Been Thinking About Space Since Yesterday’s Morning Storms

10 June 2009

The space after the thunder but before the lightning

After the bottle is tipped but before the booze hits the glass

Between anticipation and reality

Between two bodies before a first kiss

After the pride but before the conceit


Breaking-Up Via Blogpost

3 June 2009

Dear Tony,

I know that our relationship is only five months old, and I know that you don’t have that much experience with long term relationships.  I am so sorry to have to end things this way – via an open letter to you, and on the internet no less.  But I owe you some sort of explanation for why you haven’t seen me for a while and won’t see me for some time.

You violated a cardinal rule of relationships – not just ours – but of every relationship.  You should understand that in long term relationships you don’t do what you did to me – someone who you know, you know to have walked that same road, someone who gives to you and treats you well.  But you don’t treat anyone whose name you know that way.

So Tony if you’re wondering why I don’t hold up your bar anymore – it’s because you charged me, one of your regulars, the guy who routinely leaves you a twenty on a twelve buck tab, an industry guy to boot, you charged me for a fucking soda water, you charged me for water… with bubbles.  Are you fucking kidding me?  Bartenders should know better, and you’re no longer one of mine.

Sincerely,

Restaurant Refugee


Only in the Movies – Really, Just the Movies

2 June 2009

It’s still spring but this was a summer storm – the kind that comes so suddenly it feels like God unzipped the roof. 

I was standing under the overhang of at a downtown Metro station with a growing handful of umbrella-less people waiting for enough cessation to dance between the fat and furious raindrops to our destinations.  I was more fortunate than most as my only appointment was a meeting of the Friday Four O’clock Cigar Club.

Angela emerged from the subway a few moments behind me.  She opened a silver cigarette case and pulled one of the contents to her lips.  She made no effort to find a lighter, perhaps because she didn’t have one or more likely because she looks like the kind of woman who is accustomed to having men light her cigarettes for her.  I was happy to oblige.

“Thank you, apparently it’s not dead” she said.

“All indications are that it’s on life support but certainly not dead just yet.”

I retraced the two steps I had taken to extend my lighter to her and went back to reading email on the crackberry. 

“So that’s your thing?

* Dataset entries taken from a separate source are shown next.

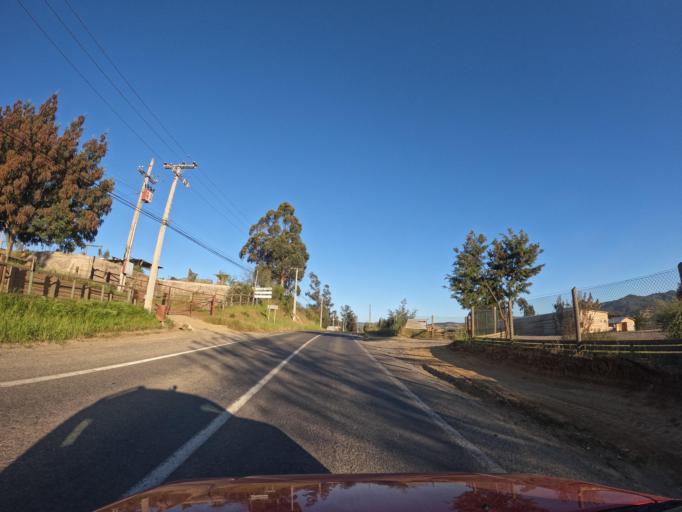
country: CL
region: Maule
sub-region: Provincia de Talca
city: Talca
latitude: -34.9958
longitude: -71.9697
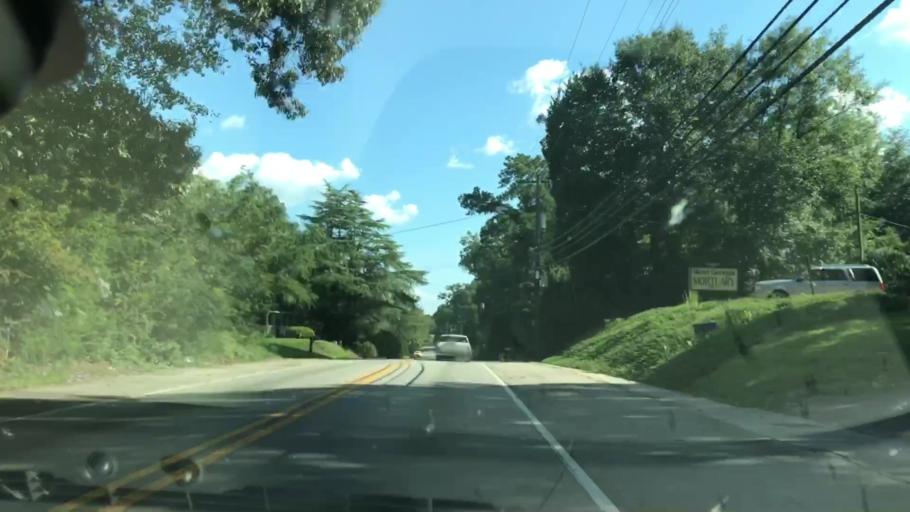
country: US
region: Georgia
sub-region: Troup County
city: La Grange
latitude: 33.0199
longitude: -85.0230
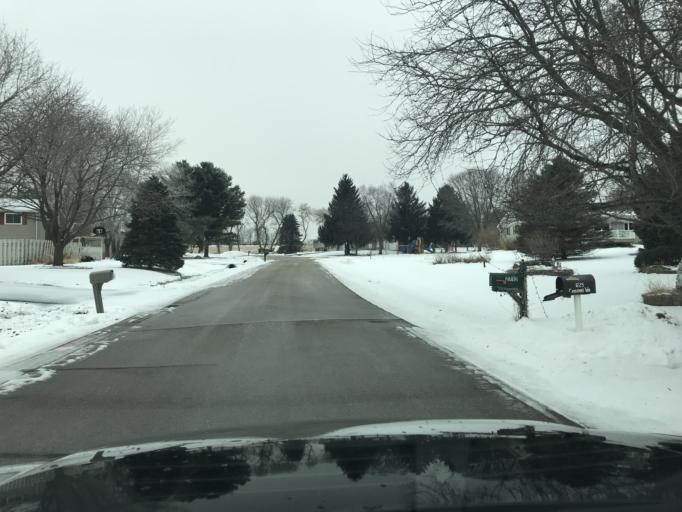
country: US
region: Wisconsin
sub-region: Dane County
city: Cottage Grove
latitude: 43.0990
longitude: -89.2151
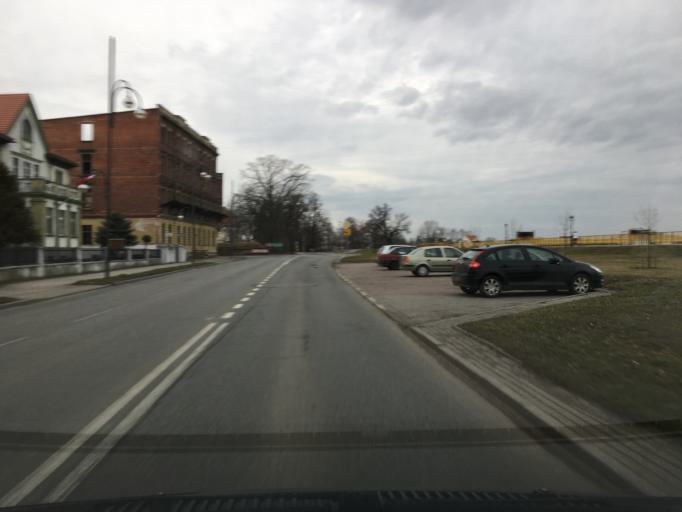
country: PL
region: Opole Voivodeship
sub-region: Powiat kedzierzynsko-kozielski
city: Kozle
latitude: 50.3365
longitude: 18.1460
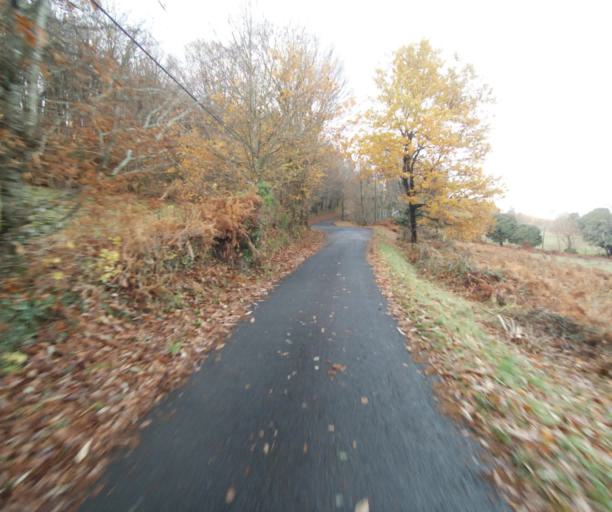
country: FR
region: Limousin
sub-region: Departement de la Correze
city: Cornil
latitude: 45.1969
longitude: 1.6945
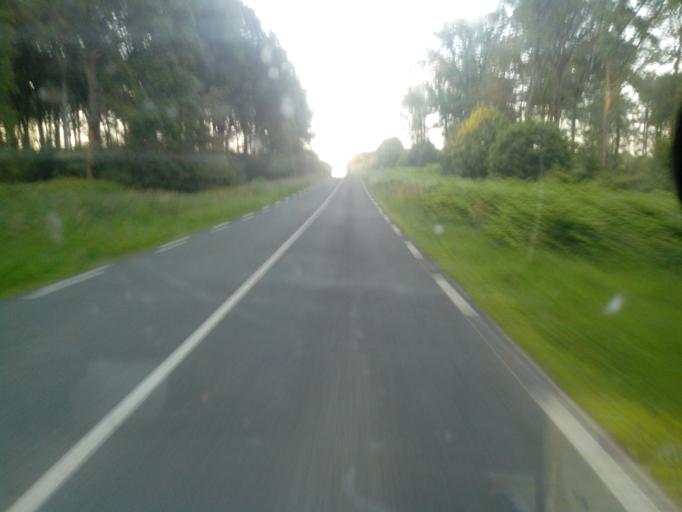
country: FR
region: Brittany
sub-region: Departement d'Ille-et-Vilaine
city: Fougeres
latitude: 48.3726
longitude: -1.1788
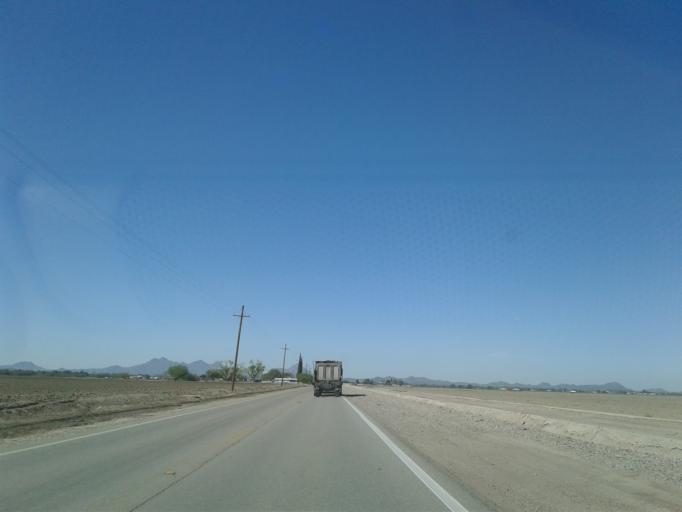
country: US
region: Arizona
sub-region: Pima County
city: Marana
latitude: 32.4605
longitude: -111.2562
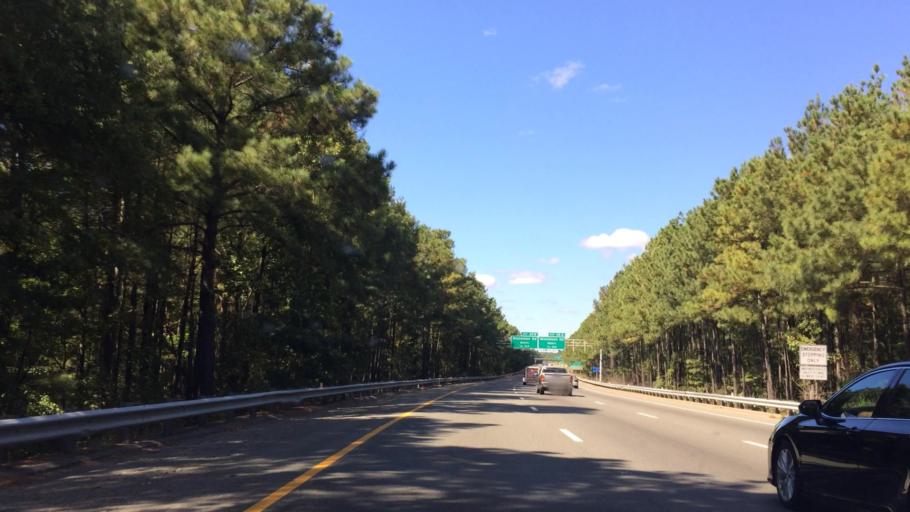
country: US
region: Virginia
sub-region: Henrico County
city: Glen Allen
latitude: 37.6618
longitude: -77.4748
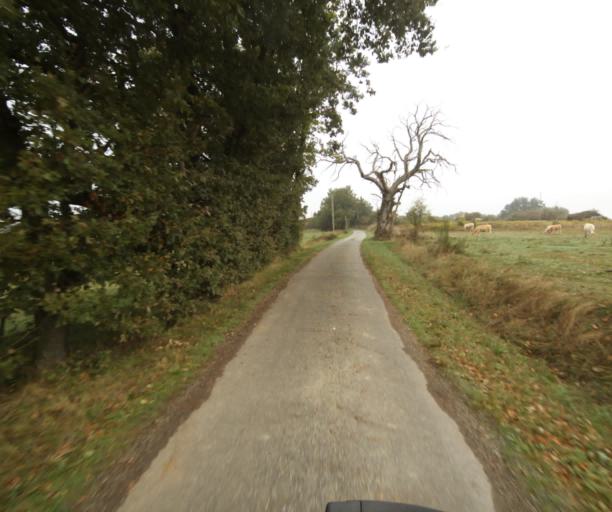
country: FR
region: Midi-Pyrenees
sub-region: Departement du Tarn-et-Garonne
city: Nohic
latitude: 43.9272
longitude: 1.4700
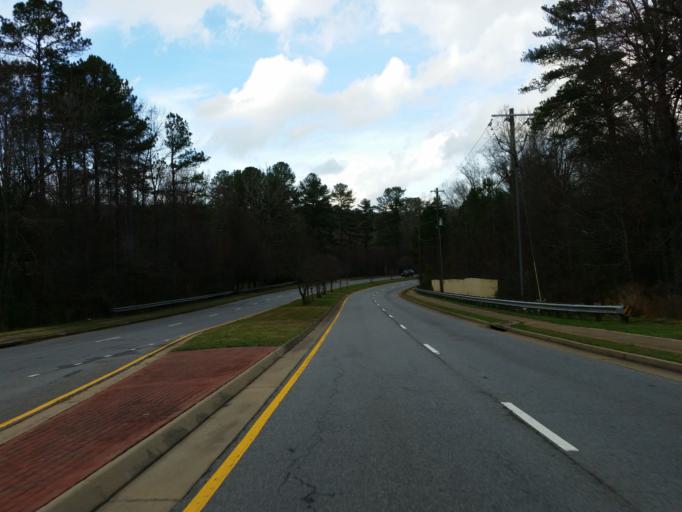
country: US
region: Georgia
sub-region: Cobb County
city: Marietta
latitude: 33.9904
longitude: -84.4890
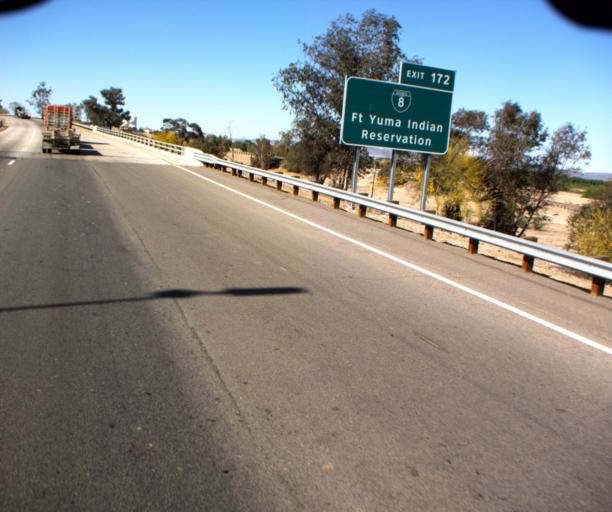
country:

You appear out of nowhere, light a woman’s fire and then go back to whatever you were doing so you look mysterious, is that you’re thing?” Angela volleyed.

“Ha, No, that’s not quite the plan.  I just think that courtesies should be extended on their own accord and not because the recipient happens to be good looking.”

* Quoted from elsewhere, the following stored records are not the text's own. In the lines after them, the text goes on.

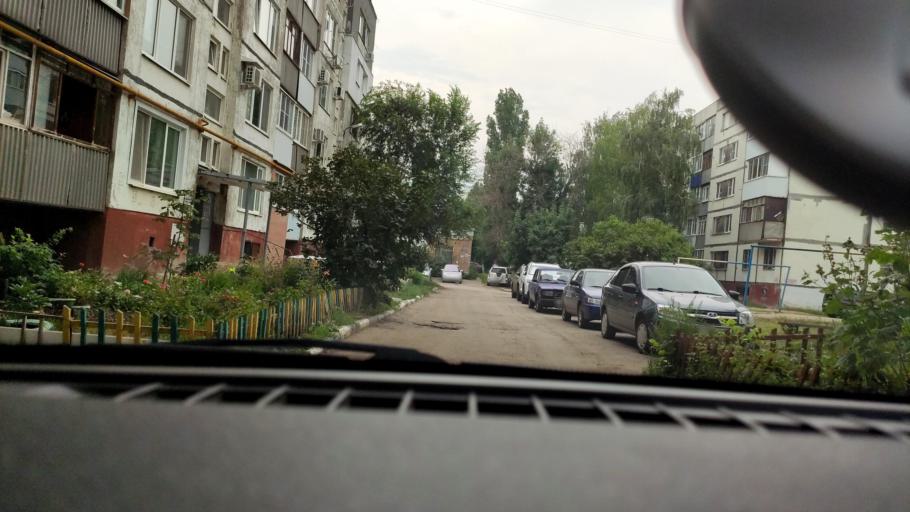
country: RU
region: Samara
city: Novokuybyshevsk
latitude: 53.0926
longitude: 49.9908
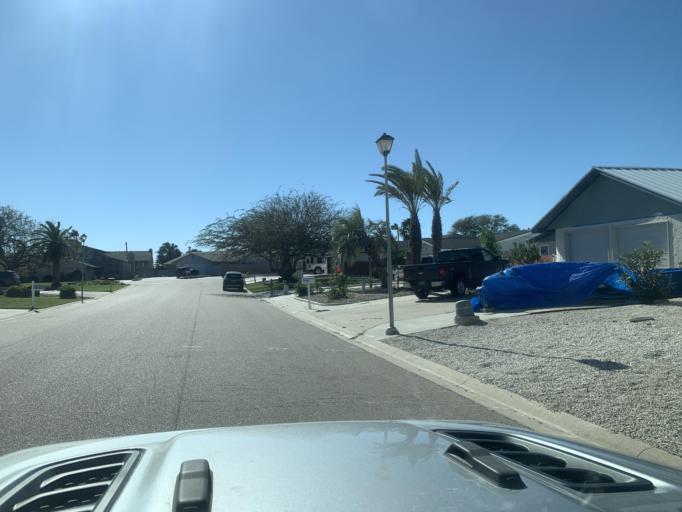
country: US
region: Texas
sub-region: Nueces County
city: Corpus Christi
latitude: 27.6256
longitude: -97.2278
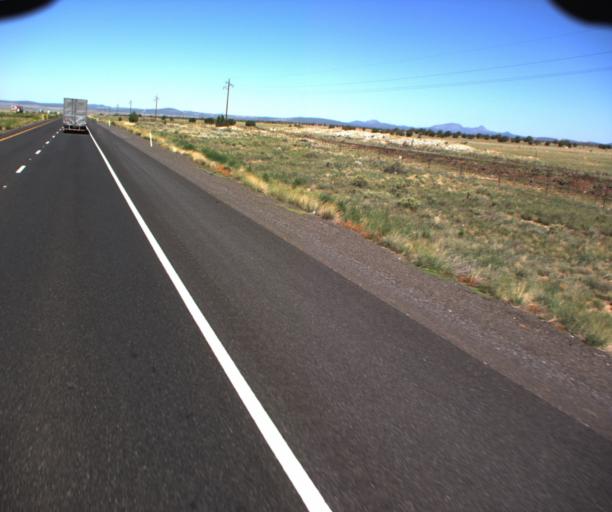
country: US
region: Arizona
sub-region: Yavapai County
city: Paulden
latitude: 35.2225
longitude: -112.5493
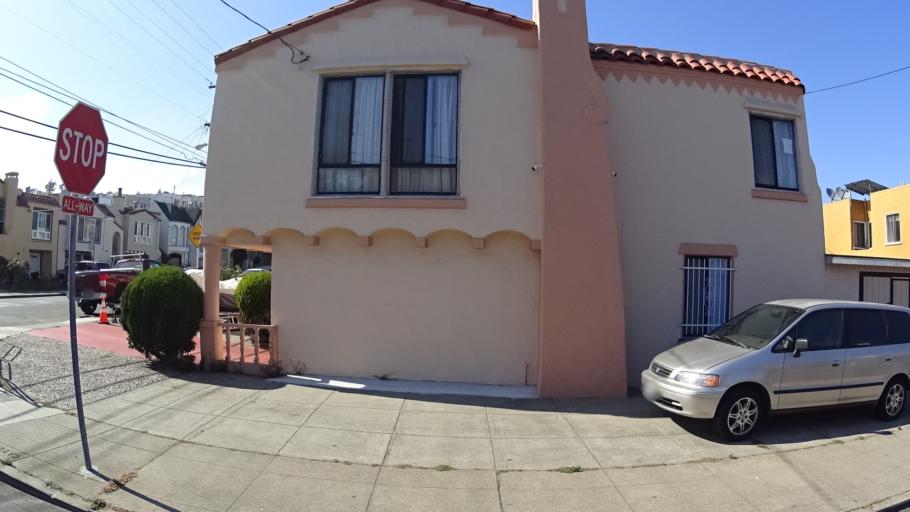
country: US
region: California
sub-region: San Mateo County
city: Daly City
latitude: 37.7181
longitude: -122.4446
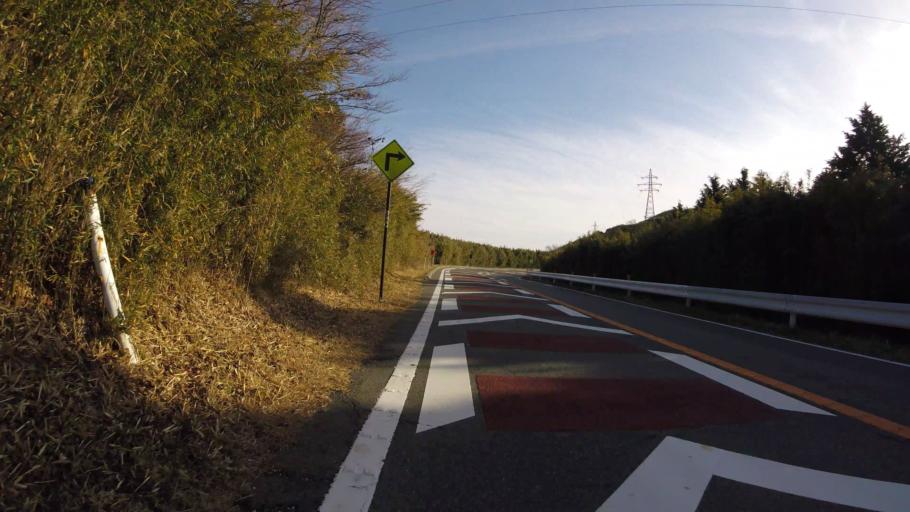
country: JP
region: Kanagawa
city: Yugawara
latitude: 35.1445
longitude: 139.0331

“It doesn’t look like it’s going to let up anytime soon” Angela said by way of changing the subject.

“Yeah, I think I am just going to give up and just go upstairs to Morton’s for a cocktail. Would you care to join me?”

It was a throwaway invitation – the kind that is only accepted in the movies.  Not just because two strangers rarely meet on the street and share a cocktail minutes later (though more people should) but also because Angela is extremely tall for a woman and I am of average height for a man.  Yet she accepted.

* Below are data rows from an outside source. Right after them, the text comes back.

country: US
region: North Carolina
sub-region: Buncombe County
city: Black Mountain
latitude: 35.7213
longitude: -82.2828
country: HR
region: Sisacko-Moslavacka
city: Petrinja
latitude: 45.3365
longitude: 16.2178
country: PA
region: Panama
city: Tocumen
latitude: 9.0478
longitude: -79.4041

I don’t think it took more than five minutes before I thought differently of both the offer and acceptance.  We had barely settled into a corner table on the covered patio and my bourbon had yet to arrive before a string of questions from Angela had been asked (and mostly obfuscated) in an effort for her to discern one thing: do I have enough money and/or juice to justify her sitting with me. 

Where did I go to school? Grad School? What do I do for a living? Where do I live? When did I buy? Parents?

About the time that Angela finished her glass of wine and the first part of her questioning, I had reached my breaking point.

“Thanks for having a drink with me.  If you leave me your business card, I am pretty sure that I can forward you my CV and credit report right from my blackberry.”

“I don’t think that will be necessary” she said her body unfolded from the chair and she grabbed her purse.

“I suppose not, but thanks anyway for having the drink.”